# DOCUMENT TEXT
= Beginning of Section =
Douglas County, which named Polis as a defendant in the suit, claimed that the laws trampled on local governments’ ability to cooperate or contract “with one another or with the government of the United States,” as guaranteed by the Colorado Constitution’s Article 14.

The complaint specifically alleged that the legislation violated the “distribution of powers” provision in the state constitution.

But in his ruling, Goldberg wrote that the law “is silent as to whether the General Assembly may place any boundary on a political subdivision’s right to cooperate or contract with the federal government.”

“As such, Plaintiffs did not suffer an injury in fact to a legally protected interest … because the Colorado Constitution grants the General Assembly the authority to promulgate laws, such as HB 19-1124 and HB 23-1100, that dictate the manners in which a political subdivision may cooperate or contract with federal governmental entities.”

The judge also noted that because the federal government may not mandate that a state comply with a federal civil immigration detainer request, the “defendant is free to determine the extent, if at all, the state will comply with civil immigration detainer requests and whether the state will enter into or renew immigration detainment agreements.”

Teal argued the judge’s ruling made no sense. The county sheriff’s deputies cooperate with federal authorities on U.S. Forest Service land when it comes to poaching, he said, and with the U.S. Drug Enforcement Agency when it comes to cracking drug cases.

“This is the one area of public safety that we are barred from utilizing public federal safety resources,” Teal said. “We are taxpayers and we are funding ICE, yet we cannot access that service as a community of taxpayers.”
= End of Section =
# TASK 1
Output the listing, from its first line through the line containing "molecular, e GoGenetic Agro, referência no", both included, as a Markdown table with the columns Row and Line. Number each row and skip blank lines.
The listing has no connection to the article on the Douglas County ruling.

# STORED DATA
= Beginning of Section =
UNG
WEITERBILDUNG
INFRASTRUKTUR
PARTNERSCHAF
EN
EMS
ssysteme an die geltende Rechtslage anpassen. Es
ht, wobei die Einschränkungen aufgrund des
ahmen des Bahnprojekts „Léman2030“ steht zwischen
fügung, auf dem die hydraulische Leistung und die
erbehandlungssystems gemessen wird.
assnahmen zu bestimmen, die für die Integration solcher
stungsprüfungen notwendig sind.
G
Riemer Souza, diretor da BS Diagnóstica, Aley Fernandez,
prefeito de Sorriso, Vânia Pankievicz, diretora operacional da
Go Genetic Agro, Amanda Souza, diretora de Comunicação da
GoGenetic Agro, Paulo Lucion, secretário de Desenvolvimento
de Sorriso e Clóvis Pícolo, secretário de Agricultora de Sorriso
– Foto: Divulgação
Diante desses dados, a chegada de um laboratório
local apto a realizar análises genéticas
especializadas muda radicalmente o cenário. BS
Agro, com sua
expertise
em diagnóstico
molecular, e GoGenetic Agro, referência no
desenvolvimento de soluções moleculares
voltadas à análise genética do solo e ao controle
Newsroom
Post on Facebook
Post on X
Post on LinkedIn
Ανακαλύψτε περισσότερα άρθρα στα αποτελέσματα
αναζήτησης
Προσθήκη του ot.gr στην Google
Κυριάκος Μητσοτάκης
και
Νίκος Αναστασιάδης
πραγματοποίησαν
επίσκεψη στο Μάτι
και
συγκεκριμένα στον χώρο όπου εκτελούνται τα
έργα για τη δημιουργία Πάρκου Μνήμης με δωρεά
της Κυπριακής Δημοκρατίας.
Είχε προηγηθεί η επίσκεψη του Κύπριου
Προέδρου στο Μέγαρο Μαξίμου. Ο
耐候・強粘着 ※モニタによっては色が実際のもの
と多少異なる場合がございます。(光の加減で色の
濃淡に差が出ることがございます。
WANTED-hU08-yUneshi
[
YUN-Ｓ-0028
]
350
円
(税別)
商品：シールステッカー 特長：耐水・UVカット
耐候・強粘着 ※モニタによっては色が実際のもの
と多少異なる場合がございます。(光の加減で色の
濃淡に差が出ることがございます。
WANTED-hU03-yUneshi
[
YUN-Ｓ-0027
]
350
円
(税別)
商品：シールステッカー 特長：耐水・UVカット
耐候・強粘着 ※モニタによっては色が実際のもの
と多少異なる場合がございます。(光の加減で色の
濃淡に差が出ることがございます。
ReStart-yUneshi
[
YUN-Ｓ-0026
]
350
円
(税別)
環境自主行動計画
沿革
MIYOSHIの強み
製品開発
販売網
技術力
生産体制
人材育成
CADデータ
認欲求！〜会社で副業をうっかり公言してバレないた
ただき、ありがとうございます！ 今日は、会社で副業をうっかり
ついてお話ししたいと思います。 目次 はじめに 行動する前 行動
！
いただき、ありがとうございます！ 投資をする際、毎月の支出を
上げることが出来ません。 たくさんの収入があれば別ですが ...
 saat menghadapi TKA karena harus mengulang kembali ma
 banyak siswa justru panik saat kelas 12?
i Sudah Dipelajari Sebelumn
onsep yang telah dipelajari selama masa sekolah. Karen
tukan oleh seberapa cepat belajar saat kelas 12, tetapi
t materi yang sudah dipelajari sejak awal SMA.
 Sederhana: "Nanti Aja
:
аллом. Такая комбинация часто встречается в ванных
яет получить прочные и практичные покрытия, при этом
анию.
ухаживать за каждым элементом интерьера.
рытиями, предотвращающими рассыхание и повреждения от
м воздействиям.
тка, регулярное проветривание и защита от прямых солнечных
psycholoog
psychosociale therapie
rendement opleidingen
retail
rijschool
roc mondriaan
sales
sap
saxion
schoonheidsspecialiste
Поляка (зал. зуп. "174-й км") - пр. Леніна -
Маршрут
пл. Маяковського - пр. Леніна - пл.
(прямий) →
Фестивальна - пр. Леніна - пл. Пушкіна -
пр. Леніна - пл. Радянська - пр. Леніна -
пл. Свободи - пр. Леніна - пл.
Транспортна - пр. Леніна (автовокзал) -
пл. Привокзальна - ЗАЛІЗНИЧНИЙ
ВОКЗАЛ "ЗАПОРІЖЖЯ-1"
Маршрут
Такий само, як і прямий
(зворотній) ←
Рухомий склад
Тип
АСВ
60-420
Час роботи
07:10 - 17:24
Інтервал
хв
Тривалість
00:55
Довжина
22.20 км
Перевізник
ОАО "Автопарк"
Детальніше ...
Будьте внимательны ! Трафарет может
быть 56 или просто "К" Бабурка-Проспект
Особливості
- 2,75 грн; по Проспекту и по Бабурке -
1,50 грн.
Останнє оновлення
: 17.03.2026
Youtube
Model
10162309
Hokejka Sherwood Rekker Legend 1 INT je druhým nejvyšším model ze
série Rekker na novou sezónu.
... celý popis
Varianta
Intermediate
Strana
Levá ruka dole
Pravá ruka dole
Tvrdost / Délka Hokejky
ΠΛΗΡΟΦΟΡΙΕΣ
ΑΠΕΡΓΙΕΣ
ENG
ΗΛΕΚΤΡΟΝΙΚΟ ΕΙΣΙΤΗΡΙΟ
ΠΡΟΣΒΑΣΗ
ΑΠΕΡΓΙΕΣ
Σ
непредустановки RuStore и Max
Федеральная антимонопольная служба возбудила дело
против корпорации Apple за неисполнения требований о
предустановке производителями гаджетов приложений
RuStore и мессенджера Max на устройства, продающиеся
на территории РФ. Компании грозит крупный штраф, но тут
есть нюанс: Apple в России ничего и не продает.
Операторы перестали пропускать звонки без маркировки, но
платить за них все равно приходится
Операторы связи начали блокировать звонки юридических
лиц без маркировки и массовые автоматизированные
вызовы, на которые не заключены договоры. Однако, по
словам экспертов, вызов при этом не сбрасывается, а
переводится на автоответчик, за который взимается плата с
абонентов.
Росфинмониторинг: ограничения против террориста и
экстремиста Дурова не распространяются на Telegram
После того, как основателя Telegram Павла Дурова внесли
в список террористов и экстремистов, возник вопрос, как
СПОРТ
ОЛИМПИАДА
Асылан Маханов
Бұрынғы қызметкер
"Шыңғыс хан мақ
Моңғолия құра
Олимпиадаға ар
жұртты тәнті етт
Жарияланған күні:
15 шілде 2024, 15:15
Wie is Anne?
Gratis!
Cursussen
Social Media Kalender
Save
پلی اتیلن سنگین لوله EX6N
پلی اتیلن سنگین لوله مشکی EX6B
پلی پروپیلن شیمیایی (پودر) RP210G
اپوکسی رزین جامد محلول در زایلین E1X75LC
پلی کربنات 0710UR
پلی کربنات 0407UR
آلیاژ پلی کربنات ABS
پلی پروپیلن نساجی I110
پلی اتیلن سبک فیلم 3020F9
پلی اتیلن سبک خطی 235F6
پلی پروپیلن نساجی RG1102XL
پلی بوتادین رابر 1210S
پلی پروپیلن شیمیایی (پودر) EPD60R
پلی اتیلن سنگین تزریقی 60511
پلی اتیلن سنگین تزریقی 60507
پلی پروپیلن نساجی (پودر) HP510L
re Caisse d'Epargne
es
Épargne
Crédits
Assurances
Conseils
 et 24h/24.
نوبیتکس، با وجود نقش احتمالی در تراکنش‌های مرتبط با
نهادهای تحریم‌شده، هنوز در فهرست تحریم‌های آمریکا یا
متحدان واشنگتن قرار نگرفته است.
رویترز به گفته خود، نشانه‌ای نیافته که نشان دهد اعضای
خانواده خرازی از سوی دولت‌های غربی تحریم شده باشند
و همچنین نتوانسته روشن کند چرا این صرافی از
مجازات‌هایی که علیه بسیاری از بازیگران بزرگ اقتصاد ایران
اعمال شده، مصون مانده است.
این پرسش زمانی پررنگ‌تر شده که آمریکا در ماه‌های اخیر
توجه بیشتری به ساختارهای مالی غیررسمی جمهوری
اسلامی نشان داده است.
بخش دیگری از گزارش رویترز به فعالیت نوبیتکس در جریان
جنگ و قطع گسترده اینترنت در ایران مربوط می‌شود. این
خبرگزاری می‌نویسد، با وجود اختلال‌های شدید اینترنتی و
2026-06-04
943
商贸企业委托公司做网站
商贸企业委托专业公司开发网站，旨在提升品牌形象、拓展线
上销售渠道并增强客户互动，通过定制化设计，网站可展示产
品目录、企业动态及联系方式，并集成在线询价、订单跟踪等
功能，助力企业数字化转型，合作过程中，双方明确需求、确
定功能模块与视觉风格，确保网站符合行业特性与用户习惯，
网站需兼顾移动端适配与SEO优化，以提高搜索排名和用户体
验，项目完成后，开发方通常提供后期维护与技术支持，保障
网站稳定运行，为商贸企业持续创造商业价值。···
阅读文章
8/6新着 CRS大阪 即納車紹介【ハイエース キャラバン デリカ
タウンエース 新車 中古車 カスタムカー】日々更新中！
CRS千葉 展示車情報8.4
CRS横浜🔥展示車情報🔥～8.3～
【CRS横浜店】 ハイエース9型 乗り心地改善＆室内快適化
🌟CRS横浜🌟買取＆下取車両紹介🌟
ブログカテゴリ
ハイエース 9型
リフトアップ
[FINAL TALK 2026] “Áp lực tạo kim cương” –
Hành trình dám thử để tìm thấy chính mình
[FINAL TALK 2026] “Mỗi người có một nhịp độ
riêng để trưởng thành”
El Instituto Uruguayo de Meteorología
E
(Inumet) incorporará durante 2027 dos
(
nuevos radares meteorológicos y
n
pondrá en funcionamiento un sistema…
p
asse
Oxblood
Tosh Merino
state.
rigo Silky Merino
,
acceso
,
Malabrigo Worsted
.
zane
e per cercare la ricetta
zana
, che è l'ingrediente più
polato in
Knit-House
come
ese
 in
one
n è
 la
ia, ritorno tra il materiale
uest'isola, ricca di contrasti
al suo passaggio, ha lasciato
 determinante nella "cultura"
= End of Section =
# TASK 2
Reproduce word for word the passage of the article on the Douglas County ruling from "Douglas County, which" to "Constitution’s Article 14.".

# EXERCISE RESPONSE 1
| Row | Line |
|---|---|
| 1 | UNG |
| 2 | WEITERBILDUNG |
| 3 | INFRASTRUKTUR |
| 4 | PARTNERSCHAF |
| 5 | EN |
| 6 | EMS |
| 7 | ssysteme an die geltende Rechtslage anpassen. Es |
| 8 | ht, wobei die Einschränkungen aufgrund des |
| 9 | ahmen des Bahnprojekts „Léman2030“ steht zwischen |
| 10 | fügung, auf dem die hydraulische Leistung und die |
| 11 | erbehandlungssystems gemessen wird. |
| 12 | assnahmen zu bestimmen, die für die Integration solcher |
| 13 | stungsprüfungen notwendig sind. |
| 14 | G |
| 15 | Riemer Souza, diretor da BS Diagnóstica, Aley Fernandez, |
| 16 | prefeito de Sorriso, Vânia Pankievicz, diretora operacional da |
| 17 | Go Genetic Agro, Amanda Souza, diretora de Comunicação da |
| 18 | GoGenetic Agro, Paulo Lucion, secretário de Desenvolvimento |
| 19 | de Sorriso e Clóvis Pícolo, secretário de Agricultora de Sorriso |
| 20 | – Foto: Divulgação |
| 21 | Diante desses dados, a chegada de um laboratório |
| 22 | local apto a realizar análises genéticas |
| 23 | especializadas muda radicalmente o cenário. BS |
| 24 | Agro, com sua |
| 25 | expertise |
| 26 | em diagnóstico |
| 27 | molecular, e GoGenetic Agro, referência no |

# EXERCISE RESPONSE 2
Douglas County, which named Polis as a defendant in the suit, claimed that the laws trampled on local governments’ ability to cooperate or contract “with one another or with the government of the United States,” as guaranteed by the Colorado Constitution’s Article 14.